Instruction: What is the number of lines in these records that hold the word "IKON"? Reply with that number alone.

....

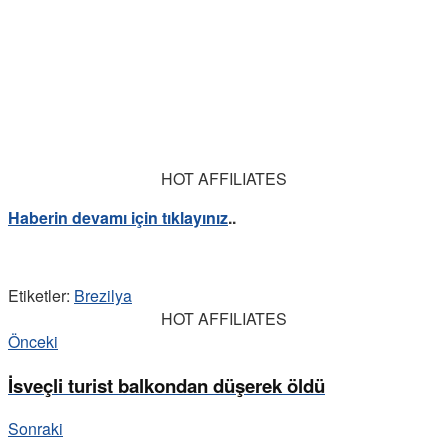
HOT AFFILIATES
Haberin devamı için tıklayınız
..
Etiketler:
Brezilya
HOT AFFILIATES
Önceki
İsveçli turist balkondan düşerek öldü
Sonraki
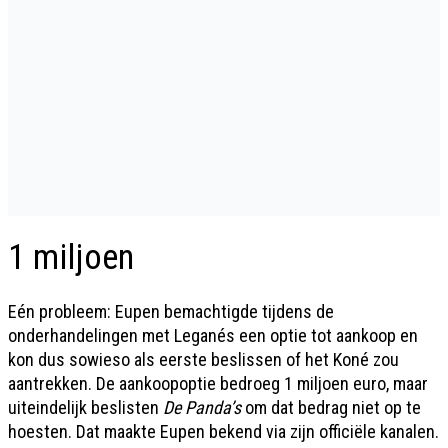
1 miljoen
Eén probleem: Eupen bemachtigde tijdens de
onderhandelingen met Leganés een optie tot aankoop en
kon dus sowieso als eerste beslissen of het Koné zou
aantrekken. De aankoopoptie bedroeg 1 miljoen euro, maar
uiteindelijk beslisten
De Panda’s
om dat bedrag niet op te
hoesten. Dat maakte Eupen bekend via zijn officiële kanalen.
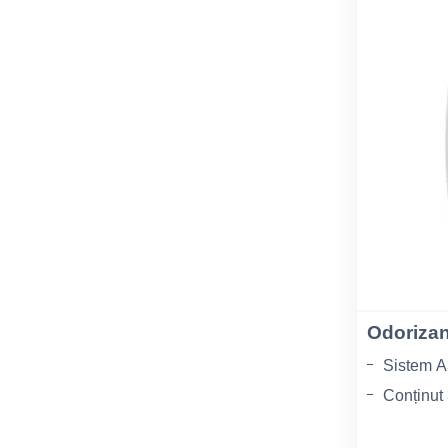
Odorizan
Sistem A
Conținut
Culoare 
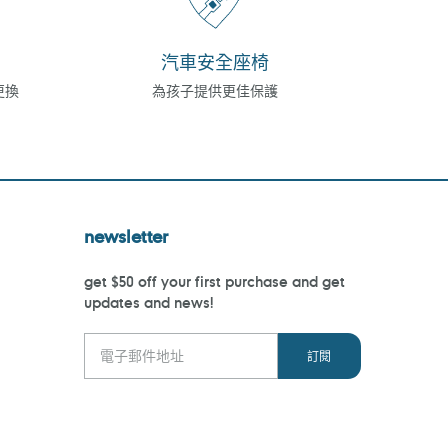
汽車安全座椅
更換
為孩子提供更佳保護
newsletter
get $50 off your first purchase and get
updates and news!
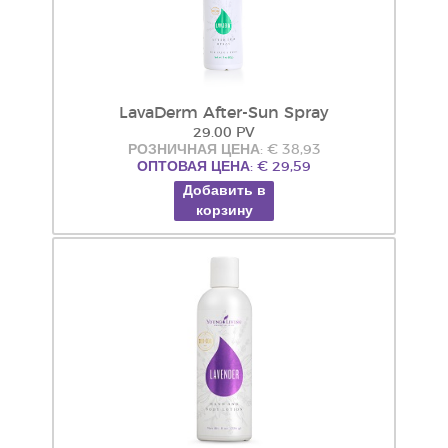
LavaDerm After-Sun Spray
29.00 PV
РОЗНИЧНАЯ ЦЕНА: € 38,93
ОПТОВАЯ ЦЕНА: € 29,59
Добавить в
корзину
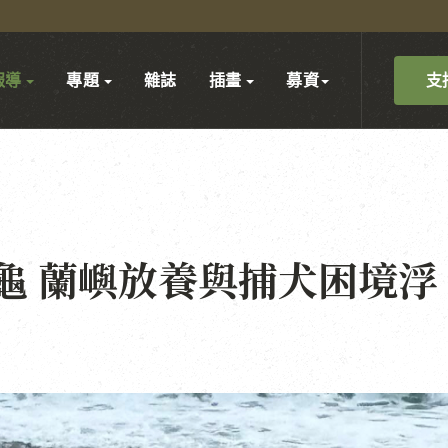
支
報導
專題
雜誌
插畫
募資
龜 蘭嶼放養與捕犬困境浮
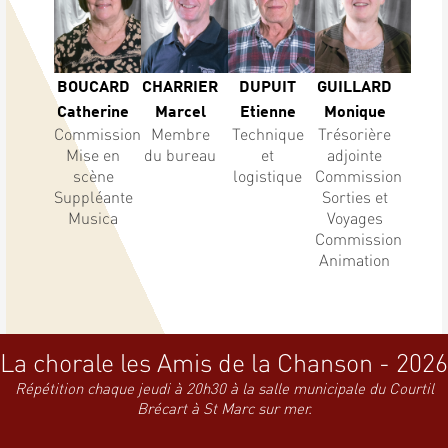
BOUCARD
CHARRIER
DUPUIT
GUILLARD
Catherine
Marcel
Etienne
Monique
Commission
Membre
Technique
Trésorière
Mise en
du bureau
et
adjointe
scène
logistique
Commission
Suppléante
Sorties et
Musica
Voyages
Commission
Animation
La chorale les Amis de la Chanson - 2026
Répétition chaque jeudi à 20h30 à la salle municipale du Courtil
Brécart à St Marc sur mer.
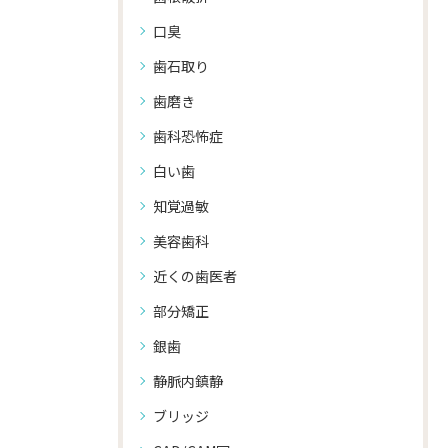
口臭
歯石取り
歯磨き
歯科恐怖症
白い歯
知覚過敏
美容歯科
近くの歯医者
部分矯正
銀歯
静脈内鎮静
ブリッジ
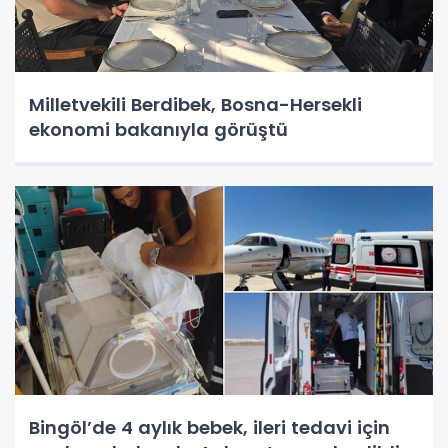
Milletvekili Berdibek, Bosna-Hersekli
ekonomi bakanıyla görüştü
Bingöl’de 4 aylık bebek, ileri tedavi için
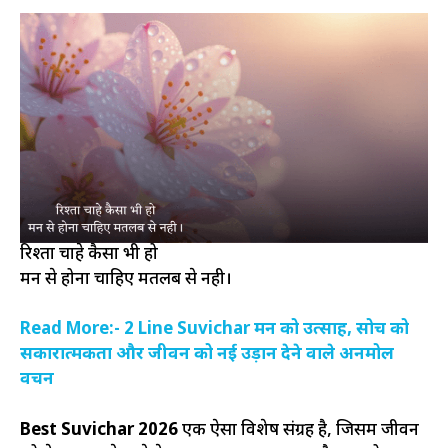
रिश्ता चाहे कैसा भी हो
मन से होना चाहिए मतलब से नही।
Read More:- 2 Line Suvichar मन को उत्साह, सोच को
सकारात्मकता और जीवन को नई उड़ान देने वाले अनमोल
वचन
Best Suvichar 2026
एक ऐसा विशेष संग्रह है, जिसमें जीवन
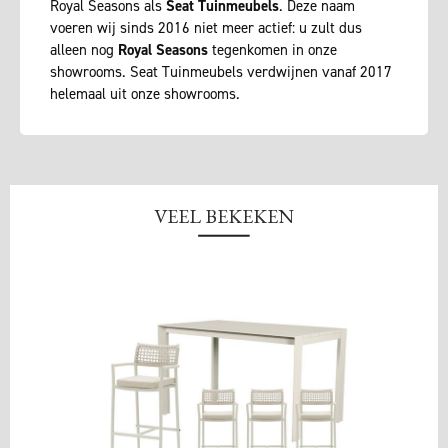
Royal Seasons als
Seat Tuinmeubels
. Deze naam
voeren wij sinds 2016 niet meer actief: u zult dus
alleen nog
Royal Seasons
tegenkomen in onze
showrooms. Seat Tuinmeubels verdwijnen vanaf 2017
helemaal uit onze showrooms.
VEEL BEKEKEN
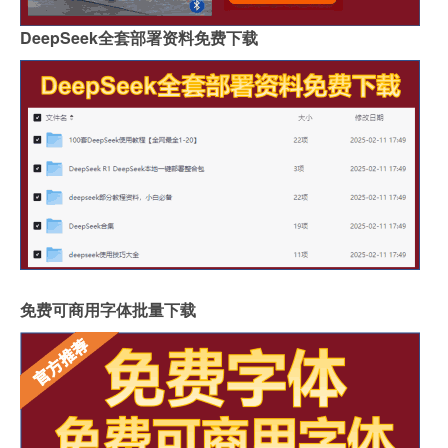
DeepSeek全套部署资料免费下载
免费可商用字体批量下载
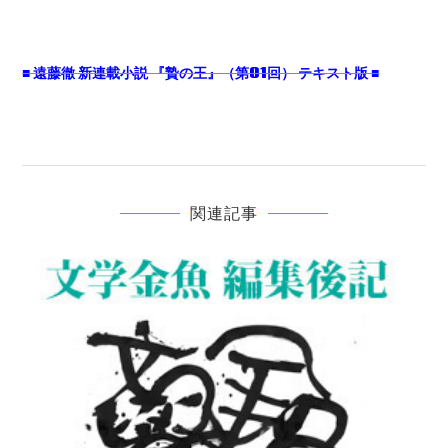
■ 遠藤徹 新連載小説 『贄の王』（第01回） テキスト版 ■
関連記事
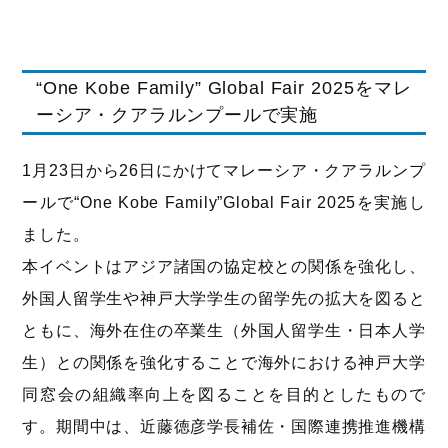
“One Kobe Family” Global Fair 2025をマレ
ーシア・クアラルンプールで実施
1月23日から26日にかけてマレーシア・クアラルンプ
ールで“One Kobe Family”Global Fair 2025を実施し
ました。
本イベントはアジア諸国の協定校との関係を強化し、
外国人留学生や神戸大学学生の留学先の拡大を図ると
ともに、海外在住の卒業生（外国人留学生・日本人学
生）との関係を強化することで海外における神戸大学
同窓会の組織率向上を図ることを目的としたもので
す。期間中は、近藤徳彦学長補佐・国際連携推進機構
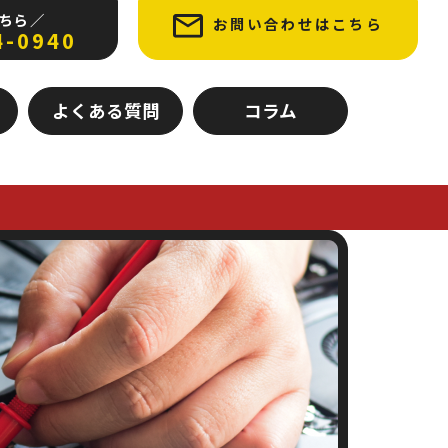
ちら ／
お問い合わせはこちら
4-0940
よくある質問
コラム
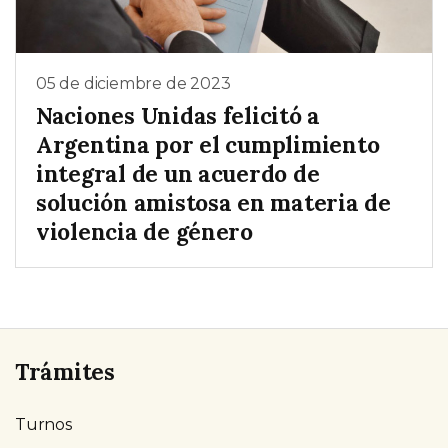
05 de diciembre de 2023
Naciones Unidas felicitó a
Argentina por el cumplimiento
integral de un acuerdo de
solución amistosa en materia de
violencia de género
Trámites
Turnos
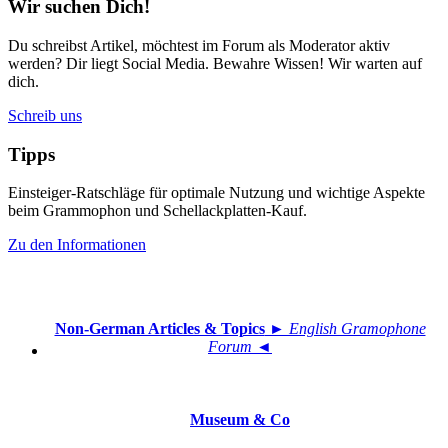
Wir suchen Dich!
Du schreibst Artikel, möchtest im Forum als Moderator aktiv
werden? Dir liegt Social Media. Bewahre Wissen! Wir warten auf
dich.
Schreib uns
Tipps
Einsteiger-Ratschläge für optimale Nutzung und wichtige Aspekte
beim Grammophon und Schellackplatten-Kauf.
Zu den Informationen
Non-German Articles & Topics
► English Gramophone
Forum ◄
Museum & Co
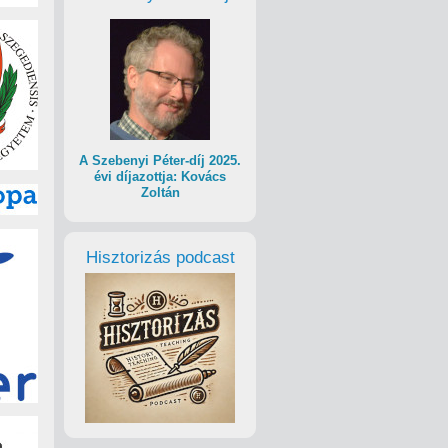
A Szebenyi Péter-díj 2025.
évi díjazottja: Kovács
Zoltán
Hisztorizás podcast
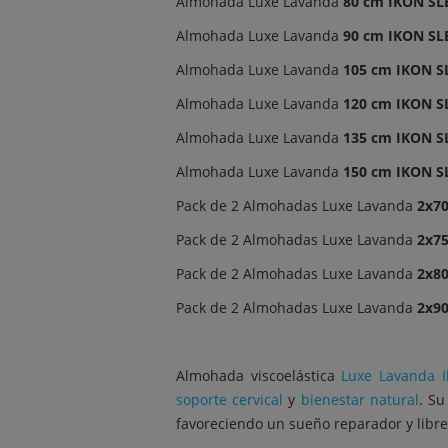
Almohada Luxe Lavanda
80 cm IKON SL
Almohada Luxe Lavanda
90 cm IKON SL
Almohada Luxe Lavanda
105 cm IKON S
Almohada Luxe Lavanda
120 cm IKON S
Almohada Luxe Lavanda
135 cm IKON S
Almohada Luxe Lavanda
150 cm IKON S
Pack de 2 Almohadas Luxe Lavanda
2x7
Pack de 2 Almohadas Luxe Lavanda
2x7
Pack de 2 Almohadas Luxe Lavanda
2x8
Pack de 2 Almohadas Luxe Lavanda
2x9
Almohada viscoelástica
Luxe Lavanda I
soporte cervical
y
bienestar natural
. S
favoreciendo un sueño reparador y libre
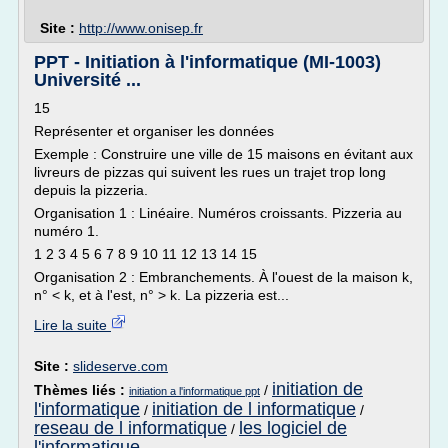
Site :
http://www.onisep.fr
PPT - Initiation à l'informatique (MI-1003)
Université ...
15
Représenter et organiser les données
Exemple : Construire une ville de 15 maisons en évitant aux
livreurs de pizzas qui suivent les rues un trajet trop long
depuis la pizzeria.
Organisation 1 : Linéaire. Numéros croissants. Pizzeria au
numéro 1.
1 2 3 4 5 6 7 8 9 10 11 12 13 14 15
Organisation 2 : Embranchements. À l'ouest de la maison k,
n° < k, et à l'est, n° > k. La pizzeria est...
Lire la suite
Site :
slideserve.com
initiation de
Thèmes liés :
/
initiation a l'informatique ppt
l'informatique
initiation de l informatique
/
/
reseau de l informatique
les logiciel de
/
l'informatique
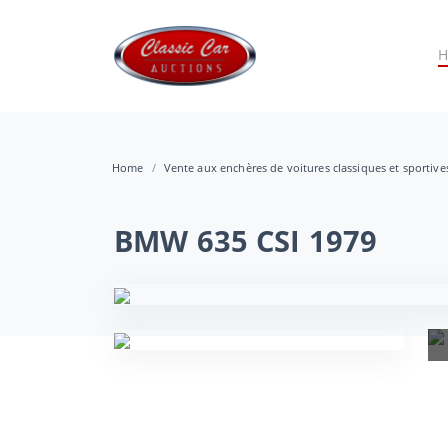
Home
Vente aux enchères de voitures classiques et sportiv
BMW 635 CSI 1979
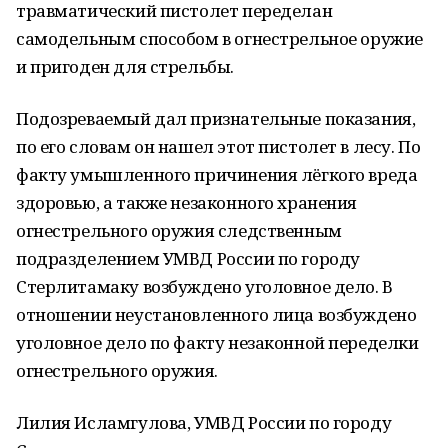
травматический пистолет переделан
самодельным способом в огнестрельное оружие
и пригоден для стрельбы.
Подозреваемый дал признательные показания,
по его словам он нашел этот пистолет в лесу. По
факту умышленного причинения лёгкого вреда
здоровью, а также незаконного хранения
огнестрельного оружия следственным
подразделением УМВД России по городу
Стерлитамаку возбуждено уголовное дело. В
отношении неустановленного лица возбуждено
уголовное дело по факту незаконной переделки
огнестрельного оружия.
Лилия Исламгулова, УМВД России по городу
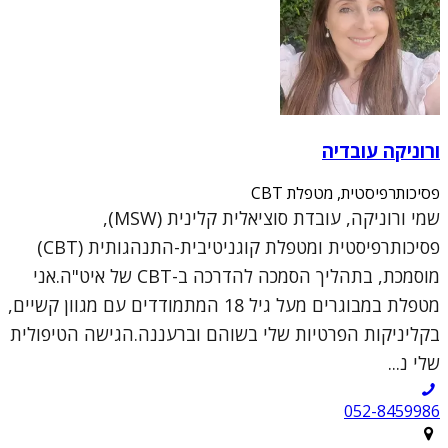
ורוניקה עובדיה
פסיכותרפיסטית, מטפלת CBT
שמי ורוניקה, עובדת סוציאלית קלינית (MSW),
פסיכותרפיסטית ומטפלת קוגניטיבית-התנהגותית (CBT)
מוסמכת, בתהליך הסמכה להדרכה ב-CBT של איט"ה.אני
מטפלת במבוגרים מעל גיל 18 המתמודדים עם מגוון קשיים,
בקליניקות הפרטיות שלי בשוהם וברעננה.הגישה הטיפולית
שלי נ...
052-8459986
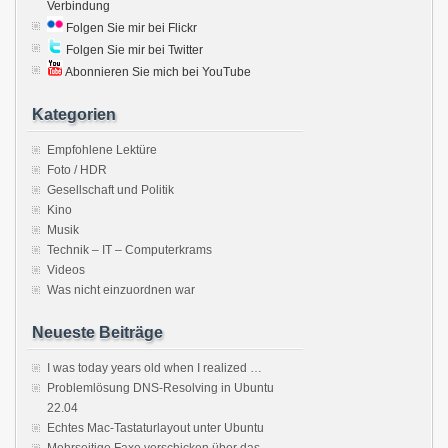
Verbindung
Folgen Sie mir bei Flickr
Folgen Sie mir bei Twitter
Abonnieren Sie mich bei YouTube
Kategorien
Empfohlene Lektüre
Foto / HDR
Gesellschaft und Politik
Kino
Musik
Technik – IT – Computerkrams
Videos
Was nicht einzuordnen war
Neueste Beiträge
I was today years old when I realized …
Problemlösung DNS-Resolving in Ubuntu
22.04
Echtes Mac-Tastaturlayout unter Ubuntu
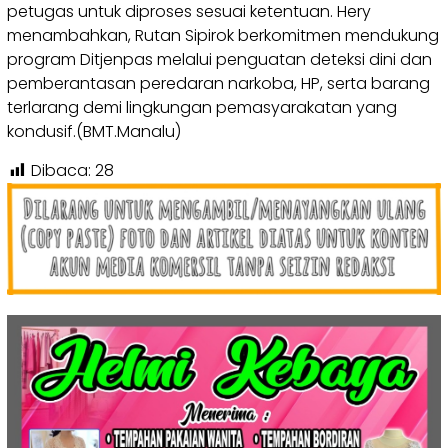
petugas untuk diproses sesuai ketentuan. Hery
menambahkan, Rutan Sipirok berkomitmen mendukung
program Ditjenpas melalui penguatan deteksi dini dan
pemberantasan peredaran narkoba, HP, serta barang
terlarang demi lingkungan pemasyarakatan yang
kondusif.(BMT.Manalu)
Dibaca:
28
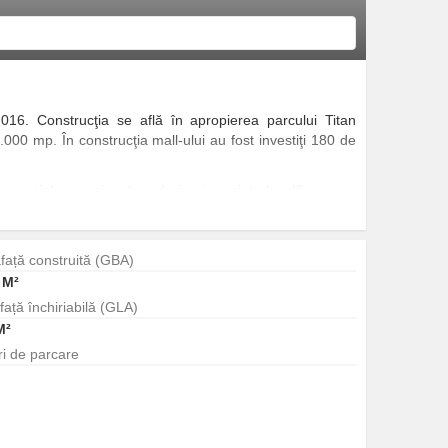
2016. Construcţia se află în apropierea parcului Titan
000 mp. În construcţia mall-ului au fost investiţi 180 de
omercial va veni cu branduri noi pe piaţa locală precum
...
față construită (GBA)
 M²
față închiriabilă (GLA)
M²
ri de parcare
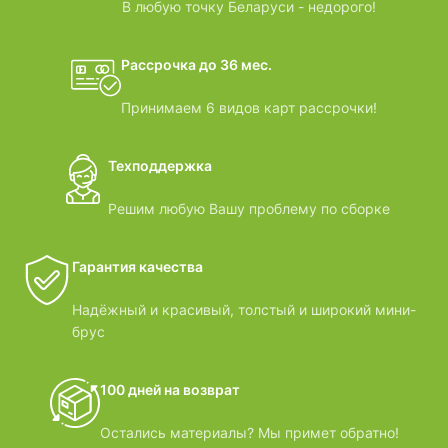
ВИДЕООБЗОРЫ
В любую точку Беларуси - недорого!
Рассрочка до 36 мес.
Принимаем 6 видов карт рассрочки!
Техподдержка
Решим любую Вашу проблему по сборке
Гарантия качества
Надёжный и красивый, толстый и широкий мини-
брус
100 дней на возврат
Остались материалы? Мы примет обратно!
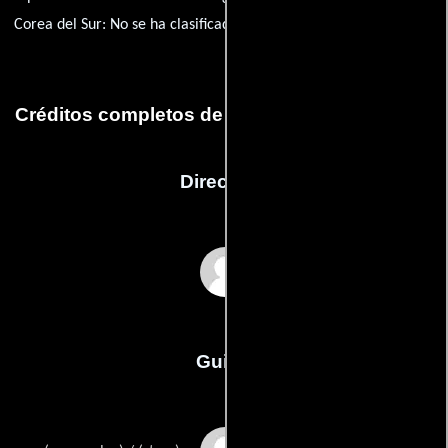
Corea del Sur: No se ha clasificado
Créditos completos de la película Mrityudaata
Dirección
Mehul Kumar
Guión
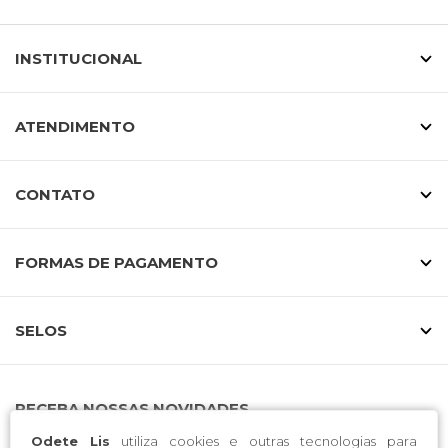
INSTITUCIONAL
ATENDIMENTO
CONTATO
FORMAS DE PAGAMENTO
SELOS
RECEBA NOSSAS NOVIDADES
Odete Lis
utiliza cookies e outras tecnologias para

....

Exercise response: 6